Experience and literature regarding patients with mitochondrial disorders receiving a kidney transplant is limited. One case report described a 57-year-old man who developed ESRD at age 48, and MELAS was not diagnosed until 5 years post-transplant after a 40-year course of multisystem illness [17]. Non-English publications have reported successful living donor kidney transplant [18] and simultaneous pancreas and kidney transplant [19] in patients with mitochondrial disorders. Although a recent case series reported 12 patients with mitochondrial disorders undergoing kidney transplantation [6], to our knowledge, this is the first report of a patient with LS receiving a successful deceased donor kidney transplant.

Considerations regarding the risk and benefit of kidney transplantation compared with the poor survival and morbidity of ongoing hemodialysis were complex in this patient. National guidelines in Australia and New Zealand recommend that candidates for the deceased donor waiting list should have low perioperative mortality risk and greater than 80% 5-year post-transplant survival due to the scarcity of deceased donor organs and need to optimise resources by minimising the risk of premature patient death with a functioning transplant [20]. Similar guidelines also exist internationally [21]. However, transplantation improves quality of life and long-term survival compared with maintenance dialysis [22]. No living donor candidates were available, which would have reduced perioperative risk compared with a deceased donor kidney transplant [23] and avoided the risk of suboptimal utility of deceased donor organs in a patient with an uncertain prognosis.

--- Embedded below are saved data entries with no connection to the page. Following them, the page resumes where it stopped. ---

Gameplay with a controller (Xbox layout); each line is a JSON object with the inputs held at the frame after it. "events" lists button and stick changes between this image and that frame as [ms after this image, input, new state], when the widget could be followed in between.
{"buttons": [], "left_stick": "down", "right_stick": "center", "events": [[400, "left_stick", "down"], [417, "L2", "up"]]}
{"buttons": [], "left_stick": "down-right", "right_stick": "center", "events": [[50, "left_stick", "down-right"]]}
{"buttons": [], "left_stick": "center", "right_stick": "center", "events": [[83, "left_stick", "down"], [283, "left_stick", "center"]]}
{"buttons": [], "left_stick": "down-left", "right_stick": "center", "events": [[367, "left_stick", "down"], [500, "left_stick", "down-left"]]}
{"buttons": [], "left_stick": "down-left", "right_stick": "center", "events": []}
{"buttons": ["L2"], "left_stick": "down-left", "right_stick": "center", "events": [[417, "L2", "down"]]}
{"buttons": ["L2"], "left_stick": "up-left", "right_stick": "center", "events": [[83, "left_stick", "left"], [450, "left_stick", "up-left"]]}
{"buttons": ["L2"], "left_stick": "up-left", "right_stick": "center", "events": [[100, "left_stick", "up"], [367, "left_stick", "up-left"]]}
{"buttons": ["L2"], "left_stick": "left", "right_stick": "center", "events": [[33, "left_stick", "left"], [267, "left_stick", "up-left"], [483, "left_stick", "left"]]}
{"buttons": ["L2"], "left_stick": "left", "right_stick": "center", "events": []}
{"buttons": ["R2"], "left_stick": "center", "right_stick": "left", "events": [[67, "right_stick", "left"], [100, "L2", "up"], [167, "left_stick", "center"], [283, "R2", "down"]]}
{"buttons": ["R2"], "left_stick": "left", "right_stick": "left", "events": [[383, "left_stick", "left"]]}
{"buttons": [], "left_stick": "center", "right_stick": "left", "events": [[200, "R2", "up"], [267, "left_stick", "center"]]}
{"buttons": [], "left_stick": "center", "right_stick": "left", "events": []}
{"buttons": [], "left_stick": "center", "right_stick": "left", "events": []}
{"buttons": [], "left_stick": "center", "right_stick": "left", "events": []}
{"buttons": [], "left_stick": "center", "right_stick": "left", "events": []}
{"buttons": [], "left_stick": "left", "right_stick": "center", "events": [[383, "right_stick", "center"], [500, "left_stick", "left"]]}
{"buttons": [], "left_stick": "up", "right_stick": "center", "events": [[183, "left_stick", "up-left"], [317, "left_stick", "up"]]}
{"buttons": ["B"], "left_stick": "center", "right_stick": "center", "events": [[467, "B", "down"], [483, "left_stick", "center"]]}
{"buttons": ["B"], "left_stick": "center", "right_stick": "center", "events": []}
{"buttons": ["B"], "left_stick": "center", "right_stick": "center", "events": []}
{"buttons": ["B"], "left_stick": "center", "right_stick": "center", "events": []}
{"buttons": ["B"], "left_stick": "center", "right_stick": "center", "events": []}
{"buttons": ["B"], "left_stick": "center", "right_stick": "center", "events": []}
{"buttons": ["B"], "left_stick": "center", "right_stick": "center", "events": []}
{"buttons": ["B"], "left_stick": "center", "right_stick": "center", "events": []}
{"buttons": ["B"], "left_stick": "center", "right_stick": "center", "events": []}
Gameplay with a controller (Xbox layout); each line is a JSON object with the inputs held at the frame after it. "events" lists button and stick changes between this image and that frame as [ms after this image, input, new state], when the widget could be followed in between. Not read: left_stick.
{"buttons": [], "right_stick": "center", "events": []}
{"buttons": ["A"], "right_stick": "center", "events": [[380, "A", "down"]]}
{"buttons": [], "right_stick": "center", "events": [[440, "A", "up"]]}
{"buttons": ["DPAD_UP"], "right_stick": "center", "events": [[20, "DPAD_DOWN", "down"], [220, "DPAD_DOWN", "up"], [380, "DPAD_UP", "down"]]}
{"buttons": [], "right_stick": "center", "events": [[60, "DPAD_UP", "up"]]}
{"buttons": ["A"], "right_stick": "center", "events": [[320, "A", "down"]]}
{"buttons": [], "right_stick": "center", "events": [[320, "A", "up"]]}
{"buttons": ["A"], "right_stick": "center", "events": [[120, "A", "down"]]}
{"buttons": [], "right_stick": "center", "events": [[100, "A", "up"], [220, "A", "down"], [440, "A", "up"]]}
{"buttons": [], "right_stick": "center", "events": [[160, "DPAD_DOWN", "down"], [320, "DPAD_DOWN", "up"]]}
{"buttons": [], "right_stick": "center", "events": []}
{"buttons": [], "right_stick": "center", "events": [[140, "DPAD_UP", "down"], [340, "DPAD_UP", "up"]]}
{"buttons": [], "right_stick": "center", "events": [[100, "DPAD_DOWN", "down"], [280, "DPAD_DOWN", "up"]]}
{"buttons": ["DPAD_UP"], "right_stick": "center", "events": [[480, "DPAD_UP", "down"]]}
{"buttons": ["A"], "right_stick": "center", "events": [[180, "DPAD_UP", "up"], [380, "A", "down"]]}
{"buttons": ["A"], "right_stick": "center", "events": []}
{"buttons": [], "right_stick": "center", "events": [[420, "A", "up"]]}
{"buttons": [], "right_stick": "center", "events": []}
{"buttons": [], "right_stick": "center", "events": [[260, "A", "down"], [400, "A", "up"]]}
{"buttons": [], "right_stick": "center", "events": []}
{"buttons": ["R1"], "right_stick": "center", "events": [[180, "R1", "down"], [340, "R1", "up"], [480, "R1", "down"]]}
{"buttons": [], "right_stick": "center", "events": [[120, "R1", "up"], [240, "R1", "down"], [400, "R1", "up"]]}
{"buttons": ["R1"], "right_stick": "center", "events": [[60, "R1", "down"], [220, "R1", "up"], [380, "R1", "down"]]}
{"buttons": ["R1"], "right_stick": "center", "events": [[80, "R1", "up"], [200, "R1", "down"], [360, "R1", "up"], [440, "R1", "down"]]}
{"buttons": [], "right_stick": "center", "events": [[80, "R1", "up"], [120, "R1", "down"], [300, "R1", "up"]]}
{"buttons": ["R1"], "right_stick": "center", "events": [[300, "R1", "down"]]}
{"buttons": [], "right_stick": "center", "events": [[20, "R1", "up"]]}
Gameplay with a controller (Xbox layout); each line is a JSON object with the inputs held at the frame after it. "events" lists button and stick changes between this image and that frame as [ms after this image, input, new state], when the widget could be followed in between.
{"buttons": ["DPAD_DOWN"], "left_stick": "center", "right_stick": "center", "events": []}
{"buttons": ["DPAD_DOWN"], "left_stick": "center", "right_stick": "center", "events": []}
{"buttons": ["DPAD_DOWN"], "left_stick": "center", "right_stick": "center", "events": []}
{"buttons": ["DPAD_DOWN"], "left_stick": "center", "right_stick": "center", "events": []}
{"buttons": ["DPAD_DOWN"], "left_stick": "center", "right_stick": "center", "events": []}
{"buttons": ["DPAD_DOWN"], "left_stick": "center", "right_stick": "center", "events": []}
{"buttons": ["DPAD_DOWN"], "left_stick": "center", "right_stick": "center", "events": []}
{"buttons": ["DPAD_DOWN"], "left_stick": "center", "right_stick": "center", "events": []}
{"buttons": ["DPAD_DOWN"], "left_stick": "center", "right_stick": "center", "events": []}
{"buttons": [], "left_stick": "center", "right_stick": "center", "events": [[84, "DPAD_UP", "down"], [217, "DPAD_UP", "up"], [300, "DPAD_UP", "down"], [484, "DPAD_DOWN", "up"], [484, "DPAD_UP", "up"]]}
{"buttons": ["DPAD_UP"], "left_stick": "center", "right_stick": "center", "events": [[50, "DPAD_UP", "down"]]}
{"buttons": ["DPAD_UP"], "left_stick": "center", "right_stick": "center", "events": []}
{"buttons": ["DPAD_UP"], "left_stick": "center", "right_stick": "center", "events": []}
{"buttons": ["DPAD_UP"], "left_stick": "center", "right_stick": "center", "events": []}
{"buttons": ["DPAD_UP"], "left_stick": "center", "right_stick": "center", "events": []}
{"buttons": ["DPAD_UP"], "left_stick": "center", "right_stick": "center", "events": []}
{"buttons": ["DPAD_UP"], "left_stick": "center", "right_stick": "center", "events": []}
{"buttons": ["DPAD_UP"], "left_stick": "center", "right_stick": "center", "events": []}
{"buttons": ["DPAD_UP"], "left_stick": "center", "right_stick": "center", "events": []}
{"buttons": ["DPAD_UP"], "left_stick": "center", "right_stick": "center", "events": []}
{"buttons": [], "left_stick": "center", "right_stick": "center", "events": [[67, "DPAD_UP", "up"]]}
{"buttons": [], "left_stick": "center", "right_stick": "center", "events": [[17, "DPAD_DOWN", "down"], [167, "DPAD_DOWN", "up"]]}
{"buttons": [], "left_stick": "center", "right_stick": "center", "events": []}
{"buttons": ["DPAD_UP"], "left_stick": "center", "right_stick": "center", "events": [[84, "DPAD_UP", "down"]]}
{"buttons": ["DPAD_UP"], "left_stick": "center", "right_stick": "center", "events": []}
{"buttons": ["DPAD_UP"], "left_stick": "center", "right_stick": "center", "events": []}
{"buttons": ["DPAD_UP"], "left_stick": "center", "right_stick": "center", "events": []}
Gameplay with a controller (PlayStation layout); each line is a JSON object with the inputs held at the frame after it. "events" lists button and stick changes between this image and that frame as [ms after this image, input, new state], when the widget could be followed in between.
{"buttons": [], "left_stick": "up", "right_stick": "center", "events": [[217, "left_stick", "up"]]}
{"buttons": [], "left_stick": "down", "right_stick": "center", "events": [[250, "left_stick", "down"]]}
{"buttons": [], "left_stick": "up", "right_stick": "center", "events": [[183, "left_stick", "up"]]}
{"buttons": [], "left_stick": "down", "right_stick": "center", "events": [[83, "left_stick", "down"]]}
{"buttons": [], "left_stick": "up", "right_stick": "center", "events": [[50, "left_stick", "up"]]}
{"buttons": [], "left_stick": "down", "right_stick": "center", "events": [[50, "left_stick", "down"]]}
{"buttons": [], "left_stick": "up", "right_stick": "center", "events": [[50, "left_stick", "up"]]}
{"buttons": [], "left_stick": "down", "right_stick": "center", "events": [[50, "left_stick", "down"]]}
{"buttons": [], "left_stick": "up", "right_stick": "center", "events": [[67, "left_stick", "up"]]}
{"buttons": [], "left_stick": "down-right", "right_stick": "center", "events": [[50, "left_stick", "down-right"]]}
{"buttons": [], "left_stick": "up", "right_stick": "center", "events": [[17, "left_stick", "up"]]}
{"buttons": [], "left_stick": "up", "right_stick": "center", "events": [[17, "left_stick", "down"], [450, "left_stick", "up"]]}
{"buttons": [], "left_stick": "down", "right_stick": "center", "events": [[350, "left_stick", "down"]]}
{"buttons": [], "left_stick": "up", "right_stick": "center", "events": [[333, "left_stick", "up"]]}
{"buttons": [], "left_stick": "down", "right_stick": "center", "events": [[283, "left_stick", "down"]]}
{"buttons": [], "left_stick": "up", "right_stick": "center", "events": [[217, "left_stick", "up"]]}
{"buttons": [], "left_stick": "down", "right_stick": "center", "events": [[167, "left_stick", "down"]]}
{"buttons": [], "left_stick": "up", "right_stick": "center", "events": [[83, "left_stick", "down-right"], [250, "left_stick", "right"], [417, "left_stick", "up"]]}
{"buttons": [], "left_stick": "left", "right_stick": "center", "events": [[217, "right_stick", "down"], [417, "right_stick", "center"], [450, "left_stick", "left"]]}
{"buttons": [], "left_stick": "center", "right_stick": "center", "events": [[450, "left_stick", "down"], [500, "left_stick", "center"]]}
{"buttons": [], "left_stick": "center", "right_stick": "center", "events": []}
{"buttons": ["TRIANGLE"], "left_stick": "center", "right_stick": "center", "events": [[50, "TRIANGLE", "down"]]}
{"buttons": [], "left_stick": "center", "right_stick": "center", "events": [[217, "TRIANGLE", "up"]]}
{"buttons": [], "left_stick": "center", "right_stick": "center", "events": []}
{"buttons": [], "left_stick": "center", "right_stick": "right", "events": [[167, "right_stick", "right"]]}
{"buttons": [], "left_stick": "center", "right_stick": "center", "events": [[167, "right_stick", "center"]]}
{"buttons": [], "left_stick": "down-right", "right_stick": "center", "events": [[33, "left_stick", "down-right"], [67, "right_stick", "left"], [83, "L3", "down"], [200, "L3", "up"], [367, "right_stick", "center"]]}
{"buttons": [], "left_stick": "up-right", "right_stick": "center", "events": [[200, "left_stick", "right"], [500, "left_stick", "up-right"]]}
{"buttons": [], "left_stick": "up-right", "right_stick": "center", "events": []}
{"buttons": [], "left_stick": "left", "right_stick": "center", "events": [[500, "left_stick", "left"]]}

The patient experienced a modest improvement in physical function and independence three and a half years post-transplant. The effect of uremia on mitochrondrial function is unknown. Given the usually progressive nature of LS, restoration of kidney function and freedom from hemodialysis may have contributed to this unexpected improvement.

LS is a rare neurodegenerative disease that typically presents in childhood and is usually progressive and lethal by early adulthood. However, age of onset, neurological severity and prognosis can vary, as evidenced by our case. There is limited literature regarding patients with LS, ESRD and kidney transplantation. This case highlights the importance of careful pre-transplant perioperative risk assessment and post-transplant management to achieve an excellent outcome, and these patients should be considered for kidney transplantation.